More About 10-Minute Workouts


I have been getting good results by using Body Blades. Short, ten minute, intense workouts, with little or no rest provide cardio benefits and toning of upper body, arms, and core. I am 60 years old and have abandoned traditional gym workouts!
I have an old exercise bike in the basement and if nothing else, I’ll go down and ride it for 10 minutes while the wash is finishing…it does something, not sure how much, but it keeps the muscles toned.

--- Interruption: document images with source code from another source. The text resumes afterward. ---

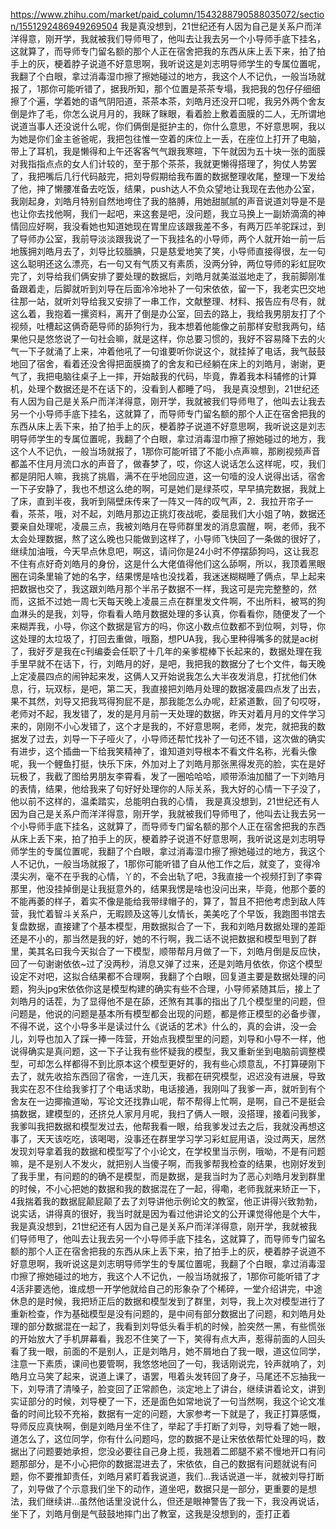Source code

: https://www.zhihu.com/market/paid_column/1543288790588035072/section/1551292486949269504
我是真没想到，21世纪还有人因为自己是关系户而洋洋得意，刚开学，我就被我们导师甩了，他叫去让我去另一个小导师手底下挂名，这就算了，而导师专门留名额的那个人正在宿舍把我的东西从床上丢下来，拍了拍手上的灰，梗着脖子说道不好意思啊，我听说这是刘志明导师学生的专属位置呢，我翻了个白眼，拿过消毒湿巾擦了擦她碰过的地方，我这个人不记仇，一般当场就报了，1那你可能听错了，据我所知，那个位置是茶茶专塌，我把我的包仔仔细细擦了个遍，学着她的语气阴阳道，茶茶本茶，刘皓月还没开口呢，我另外两个舍友倒是炸了毛，你怎么说月月的，我眯了眯眼，看着脸上敷着面膜的二人，无所谓地说道当事人还没说什么呢，你们俩倒是挺护主的，你什么意思，不好意思啊，我以为她是你们金主爸爸呢，我把包往惟一空着的床位上一丢，在座位上打开了电脑，带上了耳机，我是懒得和上午还客客气气跟我寒暄，下午就因为五十块一张的面膜对我指指点点的女人们计较的，至于那个茶茶，我就更懒得搭理了，狗仗人势罢了，我把嘴后几行代码敲完，把刘导假期给我布置的数据整理收尾，整理一下发给了他，抻了懒腰准备去吃饭，结果，push达人不负众望地让我现在去他办公室，我刚起身，刘皓月特别自然地垮住了我的胳膊，用她甜腻腻的声音说道刘导是不是也让你去找他啊，我们一起吧，来这套是吧，没问题，我立马换上一副娇滴滴的神情回应好啊，我没看她也知道她现在胃里应该跟我差不多，有两万匹羊驼踩过，到了导师办公室，我前导淡淡跟我说了一下我挂名的小导师，两个人就开始一前一后地簇拥刘皓月去了，刘导比较腼腆，只是慈爱地笑了笑，小导师直接得很，左一句这么聪明还这么漂亮，右一句又有气质又有素质，没两分钟，两位导师的彩虹屁吹完了，刘导给我们俩安排了要处理的数据后，刘皓月就美滋滋地走了，我前脚刚准备跟着走，后脚就听到刘导在后面冷冷地补了一句宋依依，留一下，我老实巴交地往那一站，就听刘导给我又安排了一串工作，文献整理、材料、报告应有尽有，就这么着，我抱着一摞资料，离开了倒是办公室，回去的路上，我给我男朋友打了个视频，吐槽起这俩奇葩导师的舔狗行为，我本想着他能像之前那样安慰我两句，结果他只是悠悠说了一句社会嘛，就是这样，你总要习惯的，我好不容易降下去的火气一下子就涌了上来，冲着他吼了一句谁要听你说这个，就挂掉了电话，我气鼓鼓地回了宿舍，看着还没舍得把面膜摘了的舍友和已经躺在床上的刘皓月，谢谢，更气了，我把电脑往桌子上一摔，开始敲我的代码，毕竟，靠着我本科辅修的计算机，处理个数据还是不在话下的，没看到人都睡了吗，
我是真没想到，21世纪还有人因为自己是关系户而洋洋得意，刚开学，我就被我们导师甩了，他叫去让我去另一个小导师手底下挂名，这就算了，而导师专门留名额的那个人正在宿舍把我的东西从床上丢下来，拍了拍手上的灰，梗着脖子说道不好意思啊，我听说这是刘志明导师学生的专属位置呢，我翻了个白眼，拿过消毒湿巾擦了擦她碰过的地方，我这个人不记仇，一般当场就报了，1那你可能听错了不能小点声嘛，那刷视频声音都盖不住月月流口水的声音了，做春梦了，哎，你这人说话怎么这样呢，哎，我们都是阴阳人嘛，我挑了挑眉，满不在乎地回应道，这一句噎的没人说得出话，宿舍一下子安静了，我也不想这么绝的啊，可是她们是绿茶哎，早早搞完数据，我就上了床，直到半夜，我听到隔壁床传来了一阵又一阵的叹气声，2．我拉开帘子一看，茶茶，哦，对不起，刘皓月那边正挑灯夜战呢，委屈我们大小姐了呐，数据还要亲自处理呢，凌晨三点，我被刘皓月在导师群里发的消息震醒，啊，老师，我不太会处理数据，熬了这么晚也只能做到这样了，小导师飞快回了一条做的很好了，继续加油哦，今天早点休息吧，啊这，请问你是24小时不停摆舔狗吗，这让我忍不住有点好奇刘皓月的身份，这是什么大佬值得他们这么舔啊，所以，我顶着黑眼圈在词条里输了她的名字，结果愣是啥也没找着，我迷迷糊糊睡了俩点，早上起来把数据也交了，我这跟刘皓月那个半吊子数据不一样，我这可是完完整整的，然而，这抵不过她一周七天每天晚上凌晨三点在群里发文件啊，不出所料，被骂的狗血淋头的是我，刘导，你看看人皓月数据处理的多认真，你看看你，随便发了一个来糊弄我，小导，你这个数据是官方的吗，你这小数点位数都不到位啊，刘导，你这处理的太垃圾了，打回去重做，哦豁，想PUA我，我心里种得嘴多的就是ac树了，我好歹是我在c刊编委会任职了十几年的亲爹棍棒下长起来的，数据处理在我手里早就不在话下，行，刘皓月的好，是吧，我把我的数据分了七个文件，每天晚上定凌晨四点的闹钟起来发，这俩人又开始说我怎么大半夜发消息，打扰他们休息，行，玩双标，是吧，第二天，我直接把刘皓月处理的数据凌晨四点发了出去，果不其然，刘导又把我骂得狗屁不是，那我能怎么办呢，赶紧道歉，回了句哎呀，老师对不起，我发错了，发的是月月前一天处理的数据，昨天对着月月的文件学习来的，刚刚不小心发错了，这个才是我的，不好意思啊，老师，发完，就把我的数据发了过去，刘导一下子哑火了，小导师还帮忙找补了一句还不错，这次做的确实有进步，这个插曲一下给我笑精神了，谁知道刘导根本不看文件名称，光看头像呢，我一个鲤鱼打挺，快乐下床，外加对上了刘皓月那张黑得发亮的脸，实在是好玩极了，我截了图给男朋友李霄看，发了一圈哈哈哈，顺带添油加醋了一下刘皓月的表情，结果，他给我来了句好好处理你的人际关系，我大好的心情一下子没了，他以前不这样的，温柔踏实，总能明白我的心情，
我是真没想到，21世纪还有人因为自己是关系户而洋洋得意，刚开学，我就被我们导师甩了，他叫去让我去另一个小导师手底下挂名，这就算了，而导师专门留名额的那个人正在宿舍把我的东西从床上丢下来，拍了拍手上的灰，梗着脖子说道不好意思啊，我听说这是刘志明导师学生的专属位置呢，我翻了个白眼，拿过消毒湿巾擦了擦她碰过的地方，我这个人不记仇，一般当场就报了，1那你可能听错了自从他工作之后，就变了，变得冷漠尖冽，毫不在乎我的心情，丫的，不会出轨了吧，3我直接一个视频打到了李霄那里，他没挂掉倒是让我挺意外的，结果我愣是啥也没问出来，毕竟，他那个萎的不能再萎的样子，着实不像是能给我带绿帽子的，算了，暂且不把他考虑到敌人阵营，我忙着智斗关系户，无暇顾及这等儿女情长，美美吃了个早饭，我跑图书馆去复盘数据，直接建了个基本模型，用数据拟合了一下，我和刘皓月数据处理的差距还是不小的，那当然是我的好，她的不行啊，我二话不说把数据和模型甩到了群里，美其名曰我今天拟合了一下模型，顺带帮月月做了一下，刘皓月倒是反应快，回了一句谢谢依依~过了没两秒，消息又弹了过来，还是刘皓月依依，你这个模型设定不对吧，这拟合结果都不合理啊，我翻了个白眼，回复道主要是数据处理的问题，狗头jpg宋依依你这是模型构建的确实有些不合理，小导师紧随其后，接上了刘皓月的话茬，为了显得他不是在舔，还煞有其事的指出了几个模型里的问题，但问题是，他说的问题是基本所有模型都会出现的问题，都是修正模型的必备步骤，不得不说，这个小导多半是读过什么《说话的艺术》什么的，真的会讲，没一会儿，刘导也加入了踩一捧一阵营，开始点我模型里的问题，刘导和小导不一样，他说得确实是真问题，这一下子让我有些怀疑我的模型，我又重新坐到电脑前调整模型，可却怎么样都得不到比原本这个模型更好的，我有些心烦意乱，不打算硬刚下去了，就先收拾东西回了宿舍，一连几天，我都在研究模型，迟迟没有进展，导致我实在忍不住给我爹打了个电话求助，电话接通，我刚叫了我爹一声，就听到有个舍友在一边揶揄道呦，写论文还找靠山呢，帮不帮得上忙啊，是啊，自己不是挺会搞数据，建模型的，还挤兑人家月月呢，我扫了俩人一眼，没搭理，接着问我爹，我爹叫我把数据和模型发过去，他帮我看一眼，给我爹发过去之后，我就没再想这事了，天天该吃吃，该喝喝，没事还在群里学习学习彩虹屁用语，没过两天，居然发现刘导拿着我的数据和模型写了个小论文，在学校里当示例，哦呦，不是有问题嘛，是不是别人不发火，就把别人当傻子啊，而我爹帮我检查的结果，也刚好发到了我手里，有问题的的确不是模型，而是数据，是我当时为了恶心刘皓月发到群里的时候，不小心把她的数据和我的数据混在了一起，得嘞，老师我就来矫正一下，4我揣着我的数据屁颠屁颠了去了刘导讲他示例论文的教室，他正讲得兴致勃勃，说实话，讲得真的很好，我当时就是因为看过他讲论文的公开课觉得他是个大牛，
我是真没想到，21世纪还有人因为自己是关系户而洋洋得意，刚开学，我就被我们导师甩了，他叫去让我去另一个小导师手底下挂名，这就算了，而导师专门留名额的那个人正在宿舍把我的东西从床上丢下来，拍了拍手上的灰，梗着脖子说道不好意思啊，我听说这是刘志明导师学生的专属位置呢，我翻了个白眼，拿过消毒湿巾擦了擦她碰过的地方，我这个人不记仇，一般当场就报了，1那你可能听错了才4活非要选他，谁成想一开学他就给自己的形象杂了个稀碎，一堂介绍讲完，中途休息的是时候，我把矫正后的数据和模型发到了群里，刘导，我上次对模型进行了重新检查，作为基础模型是没有问题的，是中间有部分数据出了问题，和刘皓月处理的部分数据混在一起了，我看到刘导低头看手机的时候，脸突然一黑，有些慌张的开始放大了手机屏幕看，我忍不住笑了一下，笑得有点大声，惹得前面的人回头看了我一眼，前面的不是别人，正是刘皓月，她不屑地白了我一眼，道这位同学，注意一下素质，课间也要管啊，我悠悠地回了一句，我话刚说完，铃声就响了，刘皓月立马笑了起来，说道上课了，语罢，甩着头发转回了身子，马尾还不忘抽我一下，刘导清了清嗓子，脸变回了正常颜色，淡定地上了讲台，继续讲着论文，讲到实证部分的时候，刘导梗了一下，还是面色如常地说了一句当然啊，我这个论文准备的时间比较不充裕，数据有一定的问题，大家参考一下就是了，我正打算感慨，导师反应真快啊，倒是刘皓月坐不住了，举起了手打断了刘导，刘导看了她一眼，道怎么了，这位同学，你有什么问题吗，您的数据不是让宋依依帮忙处理的吗，数据出了问题要她承担，您没必要往自己身上揽，我翘着二郎腿不紧不慢地开口有问题那部分，是不小心把你的数据混进去了，宋依依，自己的数据有问题就说有问题，你不要推卸责任，刘皓月紧盯着我说道，我们…我话说道一半，就被刘导打断了，刘导做了个示意我们坐下的动作，道坐吧，数据只是一部分，更重要的是想法，我们继续讲…虽然他话里没说什么，但还是眼神警告了我一下，我没再说话，坐下了，刘皓月倒是气鼓鼓地摔门出了教室，这我是没想到的，歪打正着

I think the ten minute workout serves a purpose but it’s probably not the end all and be all solution for people with time constraints. Realistically, shifting between mutliple exercises in such a short time might open up someone who is just starting out to injuries.
On my website, I suggest a 30 minute workout for people with busy lives. I mean, really, if someone doesn’t have at least 30 minutes of free time for a workout during the day that’s not good for their overall quality of life.